Facing backward has its charms
Hit and Miss #395
I’m on a train to Ottawa, facing backward because that’s just how we roll in this country. We’re freshly back from a trip to Japan for the last few weeks, so this train experience is certainly a little jarring.1
But we’re passing scenes of icy fields and trees, and “Canada through the train window” is maybe one of my favourite views of this country, so I’m feeling more charitable than complain-able. And hey, facing backward means, as my dad pointed out, that you’re always seeing where you’ve been—a chance to reflect, always welcome.
For this vacation, I experimented with a mini newsletter sent to a smaller audience of folks I know personally. (I tend to be a bit private about travel while it’s happening, but am happy to share about it once done!) It was a ton of fun to write, one short piece a day with pictures! Once I’m back at a laptop and less jet lagged, I’ll convert them to an archive and create a dedicated space on my site where any can browse it—will include that in an issue in the coming weeks.
While away, I disconnected from news entirely. It was a good move: in the weeks leading up to our trip (momentous ones in world news, as it feels every week this year has been), I was compulsively flipping between news sites every time I opened my phone—it was not a good way to be.
But, of course, some news gets through. I hear there’s an election on? Public servant hat remains firmly on around here, but that’s fun! Tariffs are, I assume, still capriciously (dis)appearing on a whim? Increasingly worrying signs of [pick your topic]? Plus ça change, it feels.
Turning away from the news for a bit, I’m happy to report, didn’t leave me feeling at all information impoverished. Give your brain space to take in and reflect on something else, and it will.
These last few weeks, for me, it was the observation fun of travel, plus Sarah Bakewell’s Humanly Possible, a characteristically well-read exploration of humanism. (Bakewell’s How to Live, on Montaigne, remains one of my top shelf books.)
When despairing about the state of the world (despair that reading the news quickly inspires), reading about the lives and thoughts of historical humanists has been an inspiring antidote. Some things I’ve learned:
- Pleased, but in hindsight not surprised, to learn that E.M. Forster was a humanist. (Forster authored one of my favourite novels, Howards End, which I first read by randomly pulling it off the shelf in my local library in… middle school? early high school?) Vonnegut, too, though that quickly becomes apparent in reading his essay-ish books.
- Bakewell explores the tension between humanists’ supposed concern with and attention to the human condition, and their frequent inability to reckon with how common a feature violence is in human life. An example: “Erasmus seemed to underestimate the real depth of human attraction to violence, unreason, and fanaticism—probably because of his own cordial personality.

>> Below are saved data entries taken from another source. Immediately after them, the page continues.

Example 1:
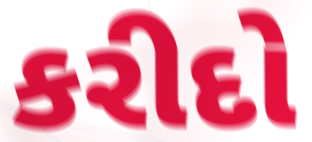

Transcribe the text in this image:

કરીદો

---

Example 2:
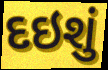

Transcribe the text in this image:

દઇશું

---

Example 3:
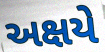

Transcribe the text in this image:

અક્ષયે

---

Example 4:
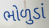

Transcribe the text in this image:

ભોળુડાં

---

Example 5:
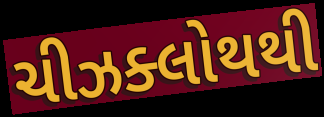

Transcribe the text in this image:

ચીઝક્લોથથી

Immune to the thrill of battle and the intoxication of radical ideas himself, he simply could not understand why others found them so powerful.” (151)

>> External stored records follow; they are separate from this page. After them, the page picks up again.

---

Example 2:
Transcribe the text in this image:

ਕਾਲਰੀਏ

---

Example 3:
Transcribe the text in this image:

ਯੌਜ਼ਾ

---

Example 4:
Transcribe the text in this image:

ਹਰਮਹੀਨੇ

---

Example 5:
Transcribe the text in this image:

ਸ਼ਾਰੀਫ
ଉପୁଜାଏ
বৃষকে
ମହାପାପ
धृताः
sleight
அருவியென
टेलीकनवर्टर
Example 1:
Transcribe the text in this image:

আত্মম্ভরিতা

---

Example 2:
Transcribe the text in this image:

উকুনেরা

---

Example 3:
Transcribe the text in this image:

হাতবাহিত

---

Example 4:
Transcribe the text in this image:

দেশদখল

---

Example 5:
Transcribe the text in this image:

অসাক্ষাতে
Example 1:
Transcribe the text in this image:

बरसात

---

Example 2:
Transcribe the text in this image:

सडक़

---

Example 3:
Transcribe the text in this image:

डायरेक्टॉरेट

- For centuries, medical students learned anatomy by studying not-quite-accurate texts, with maybe the chance to see a rare public autopsy—where teachers had to make up explanations for why the texts (which were treated as the highest authority) didn’t align with the real body before them. (Dissections were so rare because they were long banned, then deeply feared, because of beliefs that a mutilated body would persist into the afterlife—unsurprisingly, only criminals or the poor were put on the table.) (123–35)
- Humanists have long been persecuted for their beliefs, resorting to allusion and allegory (among other devices) to distance themselves from their positions. (Which didn’t always work—many died for their beliefs.) This partly explains the often elaborate, nearly overwrought style of books from previous centuries—they were trying to hide their true message.
Anyhow! We’re somehow a quarter of the way through the year. (Apologies, if I’m the first to break the news.) An election’s on, the news will drag us down, and much else will attract our attention—some of it deservedly so!
But the weeks ahead can also be ones of regrouping, of starting to expend that energy stored through the winter; enjoying the earthy smell of soil uncovered after a winter’s rest; seeing and (hopefully) feeling the sun for more than half the day; and so much more. Let’s live them as richly as we can. All the best for the week ahead!